Yes, more recently the soft fork has become a proper fork and that may present some increased effort to migrate. However, it is important to note that we only use Gitea as a git mirror and content rendering system. This means it should continue to be relatively trivial to move from Gitea to Forgejo (or vice versa). We simply spin up the new system and replicate to it then add the system to the load balancer. I'm not terribly concerned about the fork becoming less soft as a result.
I think Forgejo presents itself as a better incarnation of Gitea for OpenDev because it is more aligned in spirit and has higher transparency than Gitea. All the reasoning behind Forgejo and related relevant details are summarised in [1]
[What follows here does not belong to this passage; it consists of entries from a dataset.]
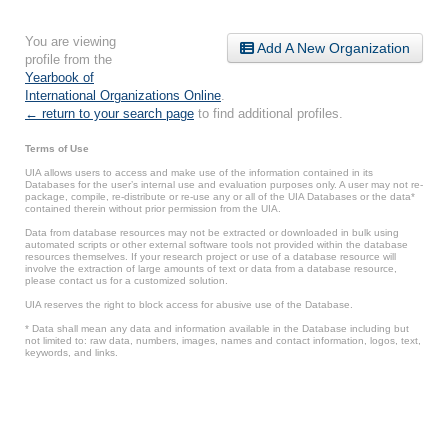
You are viewing
Add A New Organization
profile from the
Yearbook of
International Organizations Online
.
← return to your search page
to find additional profiles.
Terms of Use
UIA allows users to access and make use of the information contained in its
Databases for the user’s internal use and evaluation purposes only. A user may not re-
package, compile, re-distribute or re-use any or all of the UIA Databases or the data*
contained therein without prior permission from the UIA.
Data from database resources may not be extracted or downloaded in bulk using
automated scripts or other external software tools not provided within the database
resources themselves. If your research project or use of a database resource will
involve the extraction of large amounts of text or data from a database resource,
please contact us for a customized solution.
UIA reserves the right to block access for abusive use of the Database.
* Data shall mean any data and information available in the Database including but
not limited to: raw data, numbers, images, names and contact information, logos, text,
keywords, and links.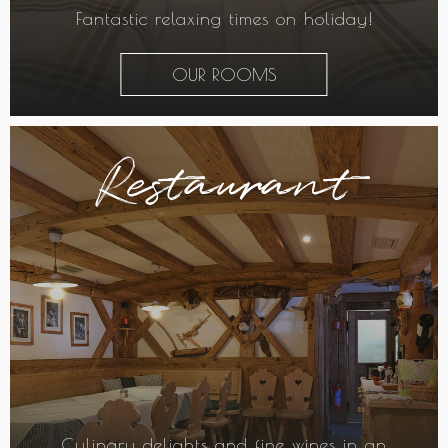
Fantastic relaxing times on holiday!
OUR ROOMS
Restaurant
Culinary delights and fine wines in an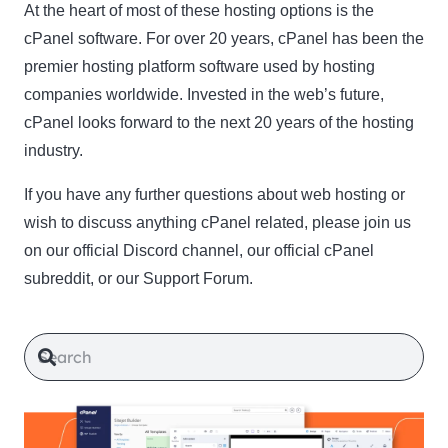
At the heart of most of these hosting options is the
cPanel software. For over 20 years, cPanel has been the
premier hosting platform software used by hosting
companies worldwide. Invested in the web’s future,
cPanel looks forward to the next 20 years of the hosting
industry.
If you have any further questions about web hosting or
wish to discuss anything cPanel related, please join us
on our official Discord channel, our official cPanel
subreddit, or our Support Forum.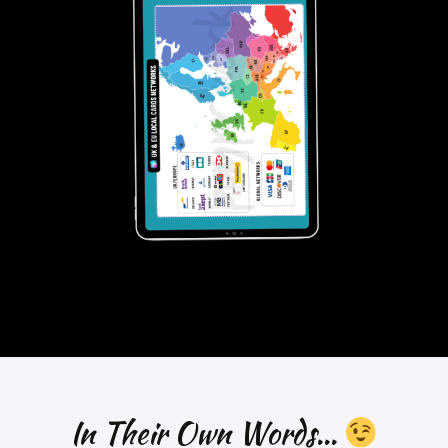
obvious that the next frontier lies in developing cross-
border RTP systems, which could unlock significant
growth for industries reliant on real-time financial
flows.
The merchant payments ecosystem is just at the
beginning of a significant evolution.
#Paymentexperts
, what are your 2025
perspectives?
Download Report
—
𝑾𝒐𝒏𝒅𝒆𝒓 𝒘𝒉𝒐 𝒘𝒆 𝒂𝒓𝒆?
𝘞𝘦 𝘢𝘳𝘦 𝘢 𝘵𝘦𝘢𝘮 𝘰𝘧 𝘗𝘢𝘺𝘮𝘦𝘯𝘵𝘴 𝘚𝘵𝘳𝘢𝘵𝘦𝘨𝘪𝘴𝘵𝘴 𝘣𝘭𝘦𝘯𝘥𝘪𝘯𝘨 𝘰𝘶𝘳
𝘪𝘯𝘥𝘶𝘴𝘵𝘳𝘺 𝘦𝘹𝘱𝘦𝘳𝘵𝘪𝘴𝘦 𝘸𝘪𝘵𝘩 𝘢 𝘤𝘳𝘦𝘢𝘵𝘪𝘷𝘦 𝘢𝘱𝘱𝘳𝘰𝘢𝘤𝘩 𝘵𝘰 𝘢𝘴𝘴𝘪𝘴𝘵 𝘰𝘶𝘳
𝘤𝘭𝘪𝘦𝘯𝘵𝘴 𝘵𝘩𝘳𝘰𝘶𝘨𝘩 𝘊𝘰𝘯𝘴𝘶𝘭𝘵𝘪𝘯𝘨, 𝘚𝘵𝘳𝘢𝘵𝘦𝘨𝘺, 𝘙𝘦𝘴𝘦𝘢𝘳𝘤𝘩 𝘢𝘯𝘥
𝘛𝘩𝘰𝘶𝘨𝘩𝘵 𝘓𝘦𝘢𝘥𝘦𝘳𝘴𝘩𝘪𝘱 𝘱𝘳𝘰𝘫𝘦𝘤𝘵𝘴.
In Their Own Words...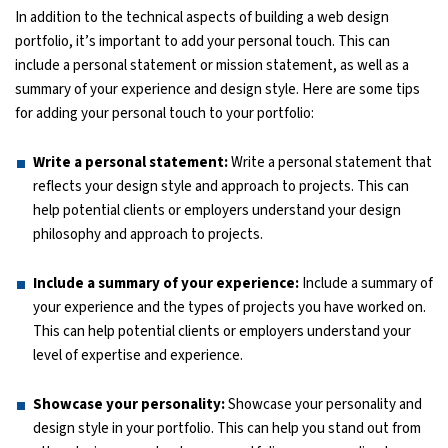
In addition to the technical aspects of building a web design
portfolio, it’s important to add your personal touch. This can
include a personal statement or mission statement, as well as a
summary of your experience and design style. Here are some tips
for adding your personal touch to your portfolio:
Write a personal statement:
Write a personal statement that
reflects your design style and approach to projects. This can
help potential clients or employers understand your design
philosophy and approach to projects.
Include a summary of your experience:
Include a summary of
your experience and the types of projects you have worked on.
This can help potential clients or employers understand your
level of expertise and experience.
Showcase your personality:
Showcase your personality and
design style in your portfolio. This can help you stand out from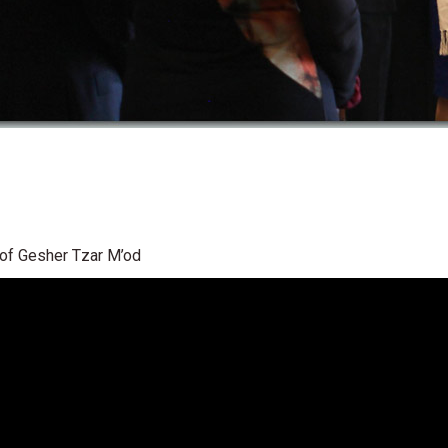
n of Gesher Tzar M’od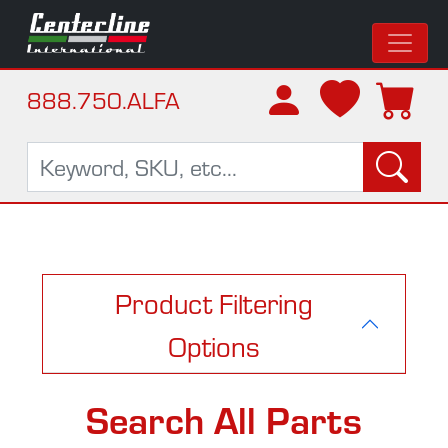
888.750.ALFA
Product Filtering
Options
Search All Parts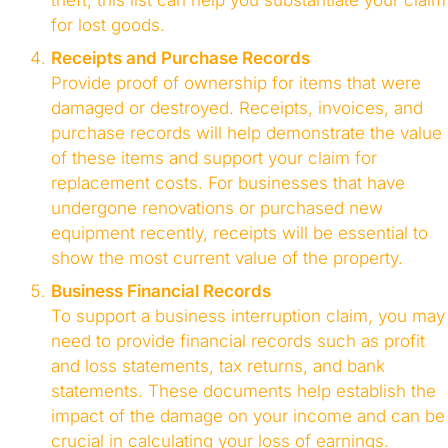
theft, this list can help you substantiate your claim
for lost goods.
Receipts and Purchase Records
Provide proof of ownership for items that were
damaged or destroyed. Receipts, invoices, and
purchase records will help demonstrate the value
of these items and support your claim for
replacement costs. For businesses that have
undergone renovations or purchased new
equipment recently, receipts will be essential to
show the most current value of the property.
Business Financial Records
To support a business interruption claim, you may
need to provide financial records such as profit
and loss statements, tax returns, and bank
statements. These documents help establish the
impact of the damage on your income and can be
crucial in calculating your loss of earnings.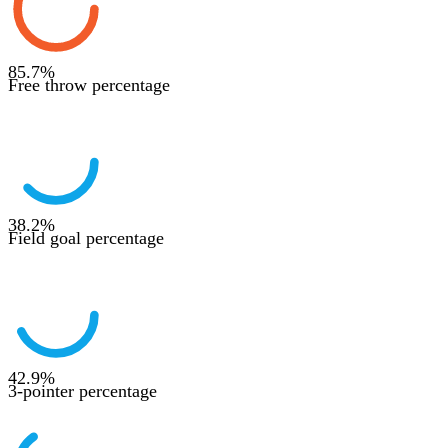
85.7
%
Free throw percentage
38.2
%
Field goal percentage
42.9
%
3-pointer percentage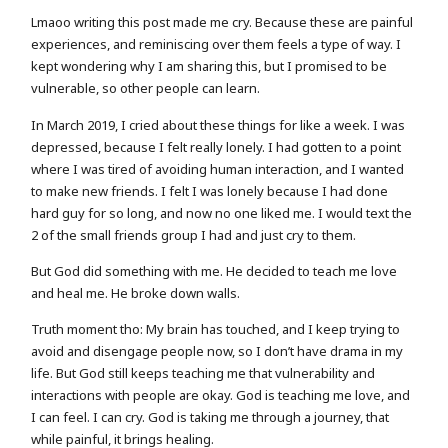
Lmaoo writing this post made me cry. Because these are painful
experiences, and reminiscing over them feels a type of way. I
kept wondering why I am sharing this, but I promised to be
vulnerable, so other people can learn.
In March 2019, I cried about these things for like a week. I was
depressed, because I felt really lonely. I had gotten to a point
where I was tired of avoiding human interaction, and I wanted
to make new friends. I felt I was lonely because I had done
hard guy for so long, and now no one liked me. I would text the
2 of the small friends group I had and just cry to them.
But God did something with me. He decided to teach me love
and heal me. He broke down walls.
Truth moment tho: My brain has touched, and I keep trying to
avoid and disengage people now, so I don’t have drama in my
life. But God still keeps teaching me that vulnerability and
interactions with people are okay. God is teaching me love, and
I can feel. I can cry. God is taking me through a journey, that
while painful, it brings healing.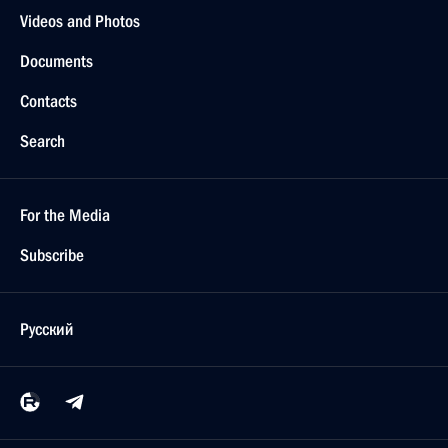
Videos and Photos
Documents
Contacts
Search
For the Media
Subscribe
Русский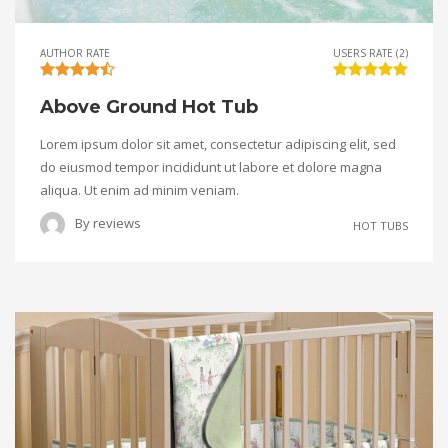
AUTHOR RATE
USERS RATE (2)
Above Ground Hot Tub
Lorem ipsum dolor sit amet, consectetur adipiscing elit, sed
do eiusmod tempor incididunt ut labore et dolore magna
aliqua. Ut enim ad minim veniam.
By
reviews
HOT TUBS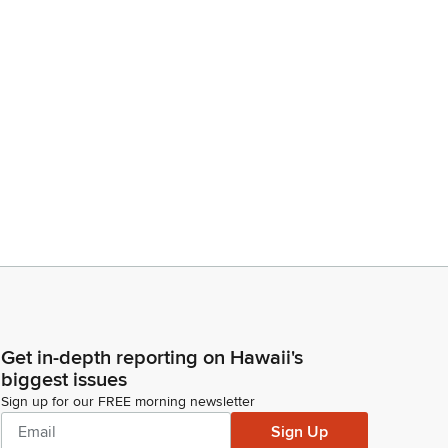
Get in-depth reporting on Hawaii's
biggest issues
Sign up for our FREE morning newsletter
Sign Up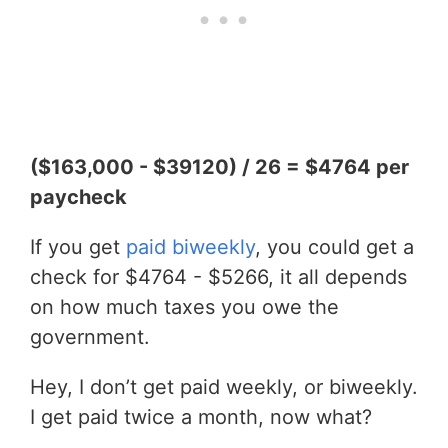
($163,000 - $39120) / 26 = $4764 per
paycheck
If you get
paid biweekly
, you could get a
check for $4764 - $5266, it all depends
on how much taxes you owe the
government.
Hey, I don’t get paid weekly, or biweekly.
I get paid twice a month, now what?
I think we should be careful making these assertions. In particular Gitea continues to be open source software developed in the open that accepts patches from external contributors. Last I checked they make their volunteer led "roadmap" (if it can be called that) public as part of every release they develop [2]. Yes, a private company holds the trademark, but as far as I can tell they continue to be doing open source. I don't think everyone has stopped using SQLite or Chromium etc just because a private company holds the trademark. Now not everyone may agree with all of the decisions they do make. I've personally been frustrated with the response on some of the bugs I've filed lately, but they did eventually get resolved (like the MySQL/MariaDB case sensitivity problems). Note the above is based on my personal interpretation of the rift that occurred but I am not deeply involved in either community. I do think that there are flaws in [1] like the assertion Gitea requires copyright assignment. (My own interpretation of that matter is that there was mass confusion over what the policy guidance required and what was requested and both sides could've handled the situation better. I am not a lawyer, but it seems that Gitea merely requests simplified copyright headers attributing "Gitea authors" and you join that membership retaining your copyright when code is merged. Again I'm not a lawyer don't consider this legal advice if you contribute to Gitea).
Please let me know if this could be welcome on OpenDev. If so, I can offer my time for being a bridge between the communities and helping with the possible migration.
My personal opinion (I haven't discussed this with the wider team; we can probably use this thread for that) is that I'm not sure we would get many benefits from a change today which makes it a very low priority item for myself. In particular Forgejo's main strength appears to be the support for "forge federation" which we wouldn't be able to participate in as we use Gerrit as our Forge and Gitea/Forgejo would simply be git mirrors and content rendering. If people want to migrate I think we should be explicit about what benefits we expect to receive from or provide to Forgejo as a result. Then balance that against the effort required to switch in order to determine if we should proceed. I suspect that if we were starting with a blank slate we would lean towards Forgejo, but we are not and so far Gitea has been functional.